M. ALEXANDER OTTO; The News Tribune–The Stanford team’s findings appeared in the October issue of the Journal of Urology. M. Alexander Otto: 253-597-8616
Last updated: December 10th, 2004 10:12 AM
Doctors could be removing far too many prostates and wasting millions of dollars on unnecessary prostate surgery due to a fundamental misunderstanding of a key lab value, according to one of the world’s leading authorities on prostate cancer.
Dr. Thomas Stamey of California’s Stanford University said only 2 percent of prostates removed at Stanford over the past five years had, upon examination, cancer large enough to warrant removal; 98 percent of those removed did not need to come out, Stamey and his team found.
If they are right, that could mean 191,100 unnecessary prostate surgeries each year in the United States. At a cost of thousands of dollars each, that translates to hundreds of millions of misspent dollars.
Prostate removal is a major operation that leaves about 3 percent or more of men incontinent, and at least half with sexual difficulties that can include impotence.
The problem is that urologists at Stanford and elsewhere have thought mildly elevated blood levels of an enzyme called prostate specific antigen, or PSA, correlated to cancer severity.
Instead, Stamey, who pioneered the use of PSA to diagnose prostate cancer in the 1980s, has concluded that mildly elevated PSA – values between 2 and 10 – are almost always related to normal enlargement of the organ as men age, not cancer.
Almost all men develop prostate cancer if they live long enough.
Eight percent of men in their 20ss, one study found, had the disease; 80 percent in their 70s. But it is often such a slow-growing cancer that it does not significantly elevate PSA and rarely causes problems. Many men never realize they have it.

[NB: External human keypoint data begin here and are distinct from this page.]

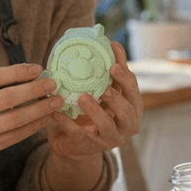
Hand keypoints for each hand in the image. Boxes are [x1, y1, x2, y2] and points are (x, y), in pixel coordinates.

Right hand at [0, 63, 62, 157]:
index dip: (18, 72)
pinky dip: (33, 127)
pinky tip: (45, 118)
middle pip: (7, 99)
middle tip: (52, 84)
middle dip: (34, 90)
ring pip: (15, 120)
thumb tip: (28, 72)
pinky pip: (15, 137)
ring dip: (39, 110)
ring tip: (55, 101)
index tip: (38, 68)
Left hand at [46, 42, 143, 159]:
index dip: (124, 78)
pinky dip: (68, 124)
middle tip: (103, 87)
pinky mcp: (92, 147)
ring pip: (108, 127)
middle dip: (115, 99)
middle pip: (127, 112)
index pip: (133, 90)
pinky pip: (81, 136)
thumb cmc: (96, 109)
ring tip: (82, 98)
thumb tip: (113, 43)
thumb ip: (113, 69)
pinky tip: (57, 113)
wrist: (77, 141)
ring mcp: (111, 139)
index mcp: (133, 107)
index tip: (112, 65)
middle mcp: (127, 125)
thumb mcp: (106, 89)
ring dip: (96, 112)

Prostate cancer kills 226 out of 100,000 U.S. men over the age of 65, an “extraordinarily low death rate,” said the Stanford urologist.
A Hard Choice
What the Stanford team is saying is not without controversy. Medicine, like other sciences, is advanced when bold ideas are put forward to be assessed and either accepted or rejected by the medical community.
What makes Stamey’s bold idea significant is his stature as a leader in the field of prostate cancer treatment and the fact that his findings are based on new observations, not reinterpretations of old findings.

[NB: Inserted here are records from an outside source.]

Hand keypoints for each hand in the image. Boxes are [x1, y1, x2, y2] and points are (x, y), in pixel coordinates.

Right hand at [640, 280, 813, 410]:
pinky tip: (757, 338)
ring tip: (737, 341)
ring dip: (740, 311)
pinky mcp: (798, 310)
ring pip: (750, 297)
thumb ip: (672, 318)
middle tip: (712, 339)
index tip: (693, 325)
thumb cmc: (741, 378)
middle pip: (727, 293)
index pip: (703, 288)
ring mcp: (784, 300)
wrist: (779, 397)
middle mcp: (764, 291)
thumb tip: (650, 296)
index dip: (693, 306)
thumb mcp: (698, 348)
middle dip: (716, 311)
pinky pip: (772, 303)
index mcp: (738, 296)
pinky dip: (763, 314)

What he and his team think often happens is that a mildly elevated PSA leads to a biopsy to check for cancer. The biopsy is almost always positive because the cancer is so common. That leads to surgery to remove the prostate, even though most of the prostates they studied in the past five years did not warrant removal.
“When we get them out, they’re such small cancers that they would not bother a man who lives to the age of Methuselah,” Stamey said.

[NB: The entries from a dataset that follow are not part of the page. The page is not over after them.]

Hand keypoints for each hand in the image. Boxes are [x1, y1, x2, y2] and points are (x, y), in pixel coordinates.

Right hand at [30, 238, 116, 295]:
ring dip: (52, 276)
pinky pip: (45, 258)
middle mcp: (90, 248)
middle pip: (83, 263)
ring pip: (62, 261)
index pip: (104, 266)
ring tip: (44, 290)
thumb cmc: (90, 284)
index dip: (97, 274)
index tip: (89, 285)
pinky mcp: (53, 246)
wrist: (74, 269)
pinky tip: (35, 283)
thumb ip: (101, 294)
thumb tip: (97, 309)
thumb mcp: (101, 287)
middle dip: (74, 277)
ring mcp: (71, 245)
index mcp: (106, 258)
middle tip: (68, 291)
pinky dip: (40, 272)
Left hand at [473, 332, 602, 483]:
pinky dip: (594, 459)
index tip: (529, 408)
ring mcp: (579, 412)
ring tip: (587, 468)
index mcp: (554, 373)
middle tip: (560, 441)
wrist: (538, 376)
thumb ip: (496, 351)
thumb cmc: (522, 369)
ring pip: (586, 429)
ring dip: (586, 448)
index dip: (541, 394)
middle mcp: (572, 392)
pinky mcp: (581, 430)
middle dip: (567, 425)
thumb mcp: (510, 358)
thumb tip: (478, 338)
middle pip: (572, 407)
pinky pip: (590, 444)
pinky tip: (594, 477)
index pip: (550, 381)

But there is no certain way at present to tell which one of those tiny cancers will progress, said Tacoma urologist Dr. William Dean. If doctors wait until it is obvious that the cancer it dangerous, it is usually too late for a cure.
Physicians – and patients – are left with a terrible decision: Perform a serious operation that might not be necessary, or wait and risk the small chance that the cancer will turn deadly.
Mindful of litigation and wanting to prevent the worst, doctors often err on the side of caution.
“These guys are not going to be happy finding they have metastatic disease down the line from watchful waiting,” Dean said. “It’s not a wrong decision to have the operation.”
What is needed is a blood test that relates to the size of the tumor, said Stamey. Three Ph.D. scientists in his lab do little else but search for just such a marker, but so far have found little success.